*Data shown*
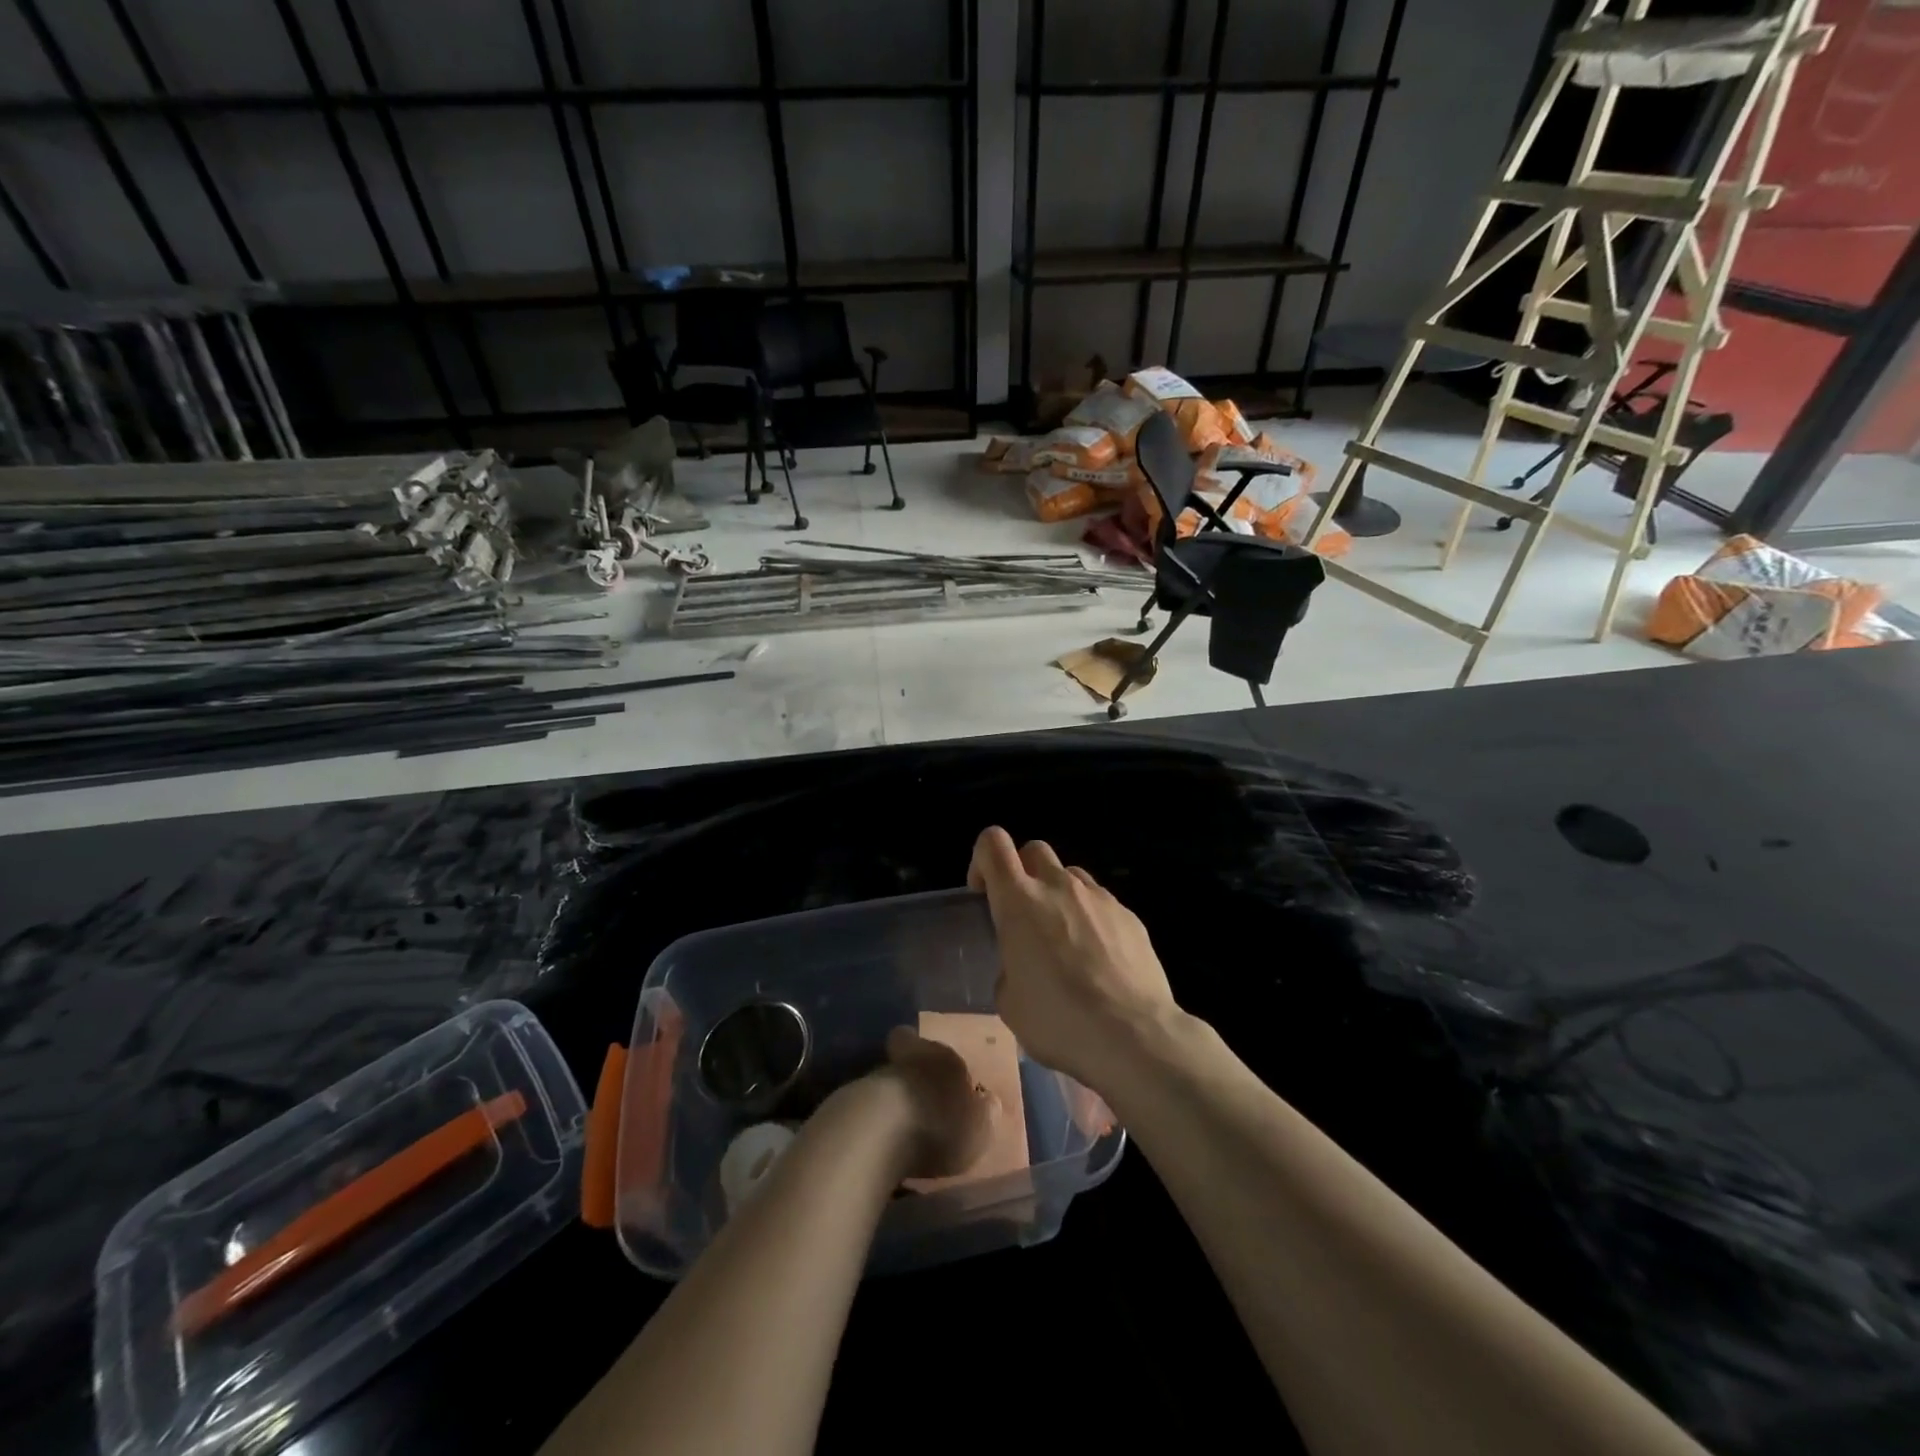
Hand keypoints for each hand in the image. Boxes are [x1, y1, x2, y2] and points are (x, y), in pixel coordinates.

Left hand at [870, 1027, 997, 1181]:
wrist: (876, 1131)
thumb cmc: (939, 1126)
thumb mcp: (978, 1130)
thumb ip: (986, 1116)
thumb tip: (991, 1102)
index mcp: (946, 1058)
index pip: (942, 1051)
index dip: (940, 1063)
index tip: (943, 1082)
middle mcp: (910, 1057)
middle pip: (910, 1058)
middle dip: (913, 1076)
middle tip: (920, 1103)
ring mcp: (876, 1075)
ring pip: (887, 1081)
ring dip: (892, 1101)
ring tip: (899, 1130)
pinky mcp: (850, 1098)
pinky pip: (867, 1105)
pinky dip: (873, 1120)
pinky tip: (879, 1142)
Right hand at [967, 826, 1179, 1091]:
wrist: (1134, 1035)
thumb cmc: (1059, 1020)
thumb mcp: (1010, 1003)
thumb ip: (1008, 968)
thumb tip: (1021, 966)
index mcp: (1018, 902)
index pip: (993, 844)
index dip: (982, 860)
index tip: (984, 893)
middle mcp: (1058, 886)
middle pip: (1034, 849)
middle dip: (1023, 872)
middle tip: (1023, 914)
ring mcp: (1098, 897)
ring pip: (1070, 873)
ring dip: (1059, 893)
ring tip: (1064, 937)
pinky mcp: (1129, 914)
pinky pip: (1100, 902)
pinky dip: (1091, 918)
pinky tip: (1099, 958)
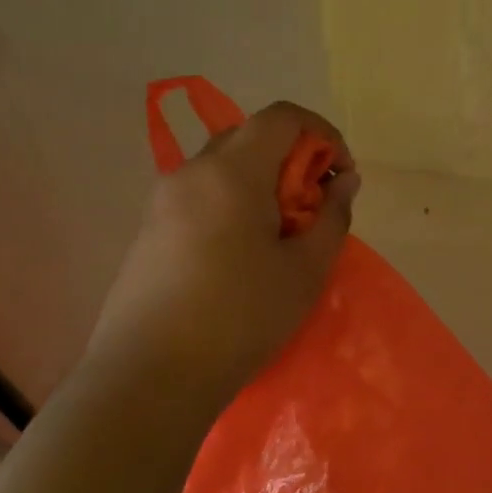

*Problem*
The answer must restate each entry word for word and contain no images.

*Output*
Hand keypoints for each hand in the image. Boxes are [x1, y1, x2, y2] and points are (x, y), in pixel coordinates.

Left hand at [870, 1027, 997, 1181]:
wrist: (876, 1131)
thumb cmc: (939, 1126)
thumb mcp: (978, 1130)
thumb ip: (986, 1116)
thumb tip: (991, 1102)
index mcp: (946, 1058)
index pip: (942, 1051)
index dip: (940, 1063)
index tip: (943, 1082)
middle mcp: (910, 1057)
middle pip: (910, 1058)
middle dip: (913, 1076)
middle tip: (920, 1103)
ring mcp: (876, 1075)
ring pip: (887, 1081)
ring dip: (892, 1101)
ring tip: (899, 1130)
pinky mcp: (850, 1098)
pinky pip: (867, 1105)
pinky dip: (873, 1120)
pinky tip: (879, 1142)
Right hand at [967, 826, 1179, 1091]:
wrist: (1134, 1035)
thumb cmc: (1059, 1020)
thumb mcp: (1010, 1003)
thumb ip: (1008, 968)
thumb tip: (1021, 966)
index mcp: (1018, 902)
index pip: (993, 844)
index dip: (982, 860)
index tip: (984, 893)
middle mcp: (1058, 886)
middle pip: (1034, 849)
middle dip: (1023, 872)
middle tip: (1023, 914)
ring mcp: (1098, 897)
ring pip: (1070, 873)
ring dip: (1059, 893)
ring tip: (1064, 937)
pinky mcp: (1129, 914)
pinky pip: (1100, 902)
pinky dip: (1091, 918)
pinky tip: (1099, 958)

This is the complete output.